Search code examples
pythonnaivebayes

AttributeError: 'GaussianNB' object has no attribute 'accuracy_score'


While executing the following I got the error "AttributeError: 'GaussianNB' object has no attribute 'accuracy_score' "

    import sys
    from time import time
    sys.path.append("../tools/")
    from email_preprocess import preprocess
    features_train, features_test, labels_train, labels_test = preprocess()
    from sklearn.naive_bayes import GaussianNB
    clf = GaussianNB()
    clf.fit(features_train, labels_train)
    pred=clf.predict(features_test)
    from sklearn.metrics import accuracy_score
    print clf.accuracy_score(pred, labels_test)

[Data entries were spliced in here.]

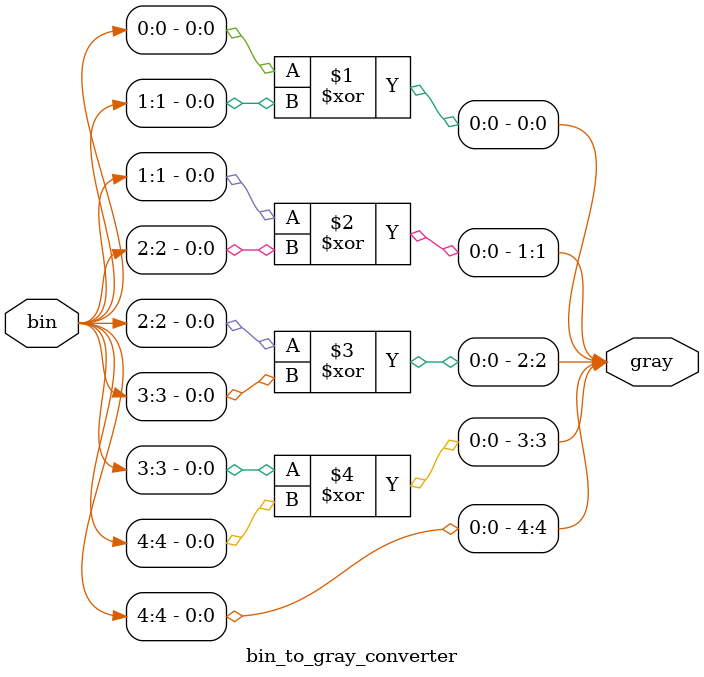
<source format=v>
`timescale 1ns / 1ps


module bin_to_gray_converter #(parameter N=4)
(
input [N:0] bin,
output [N:0] gray
);
genvar i;
generate 
for (i=0;i<N;i=i+1) begin
    assign gray[i] = bin[i] ^ bin[i+1];
end 
endgenerate

assign gray[N] = bin[N];
endmodule

</source>
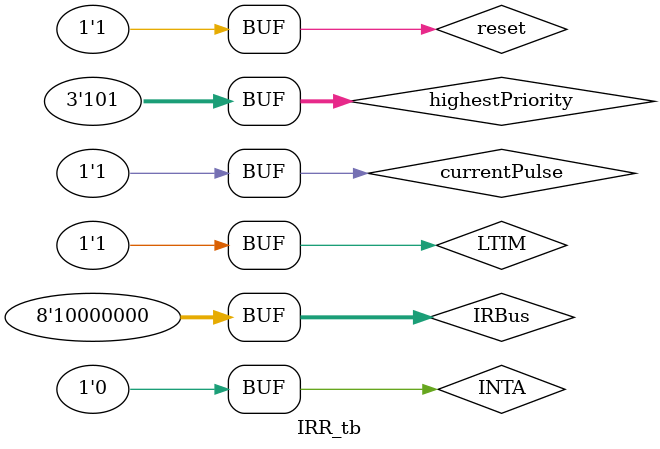
<source format=v>
module IRR (
    input reset, // Resets signal to initial state
    input LTIM, // For determining whether it will be edge or level triggered
    input [7:0] IRBus, // Vectorized input for interrupt signals
    input [2:0] highestPriority,      // Input priority signal
    input INTA,                       // Input active low signal
    input currentPulse,               // Input signal indicating current pulse
    output reg [7:0] irr // Interrupt request register
);

    // Edge-triggered
    // only update the bit that had the edge
    genvar i;
    generate
        for (i = 0; i < 8; i = i + 1) begin
            always @(posedge IRBus[i]) begin
                if (!LTIM) begin
                    irr[i] <= IRBus[i];
                end
            end
        end
    endgenerate

    // Level-triggered
    always @(IRBus) begin
        if (LTIM) begin
            // If level-triggered, update the irr register with IRBus
            irr <= IRBus;
        end
    end

    always @(reset) begin
        if (reset) begin
            irr <= 8'b00000000;
        end
    end

    // reset irr when INTA is high -> low on the second pulse
    always @(posedge INTA) begin
        if (currentPulse === 0 && ~LTIM) begin
            irr[highestPriority] <= 1'b0;
        end
    end
endmodule

// test both edge and level triggered
module IRR_tb;
    reg LTIM;
    reg [7:0] IRBus;
    reg reset;
    reg [2:0] highestPriority;
    reg INTA;
    reg currentPulse;
    wire [7:0] irr;
    wire interruptExists;

    // Instantiate the IRR module
    IRR dut (
        .LTIM(LTIM),
        .IRBus(IRBus),
        .irr(irr),
        .highestPriority(highestPriority),
        .INTA(INTA),
        .currentPulse(currentPulse),
        .interruptExists(interruptExists),
        .reset(reset)
    );

    // Stimulus and test cases
    initial begin
        reset = 0;
        INTA = 1;
        currentPulse = 1;
        highestPriority = 3'b101;
        #1
        reset = 1;
        #1
        // Edge-triggered
        LTIM = 0;
        IRBus = 8'b00000001;
        #10
        IRBus = 8'b00000010;
        #10
        IRBus = 8'b00000100;
        #10
        IRBus = 8'b00001000;
        #10
        IRBus = 8'b00010000;
        #10
        IRBus = 8'b00100000;
        #5
        INTA = 0;
        #10
        IRBus = 8'b11000001;
        #10

        // Level-triggered
        LTIM = 1;
        IRBus = 8'b00000001;
        #10
        IRBus = 8'b00000010;
        #10
        IRBus = 8'b00000100;
        #10
        IRBus = 8'b00001000;
        #10
        IRBus = 8'b00010000;
        #10
        IRBus = 8'b00100000;
        #10
        IRBus = 8'b01000000;
        #10
        IRBus = 8'b10000000;
    end
endmodule
</source>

and the email_preprocess.py is as follows

   import pickle
   import cPickle
   import numpy
   from sklearn import cross_validation
   from sklearn.feature_extraction.text import TfidfVectorizer
   from sklearn.feature_selection import SelectPercentile, f_classif
   def preprocess(words_file = "../tools/word_data.pkl", 
   authors_file="../tools/email_authors.pkl"):
       authors_file_handler = open(authors_file, "r")
       authors = pickle.load(authors_file_handler)
       authors_file_handler.close()
       words_file_handler = open(words_file, "r")
       word_data = cPickle.load(words_file_handler)
       words_file_handler.close()
       features_train, features_test, labels_train, labels_test = 
       cross_validation.train_test_split(word_data, authors, 
       test_size=0.5,random_state=42)
       vectorizer = TfidfVectorizer(sublinear_tf=True, max_df=0.5,
                             stop_words='english')
       features_train_transformed = vectorizer.fit_transform(features_train)
       features_test_transformed  = vectorizer.transform(features_test)
       selector = SelectPercentile(f_classif, percentile=10)
       selector.fit(features_train_transformed, labels_train)
       features_train_transformed = 
       selector.transform(features_train_transformed).toarray()
       features_test_transformed  = 
       selector.transform(features_test_transformed).toarray()
       print "no. of Chris training emails:", sum(labels_train)
       print "no. of Sara training emails:", len(labels_train)-
       sum(labels_train)
       return features_train_transformed, features_test_transformed, 
       labels_train, labels_test

Can anyone help me with this?


Solution

  • You have:

    from sklearn.metrics import accuracy_score
    print clf.accuracy_score(pred, labels_test)
    

    you need to remove the leading clf. as that is trying to find accuracy_score in the GaussianNB instance.

    Try:

    from sklearn.metrics import accuracy_score
    print accuracy_score(pred, labels_test)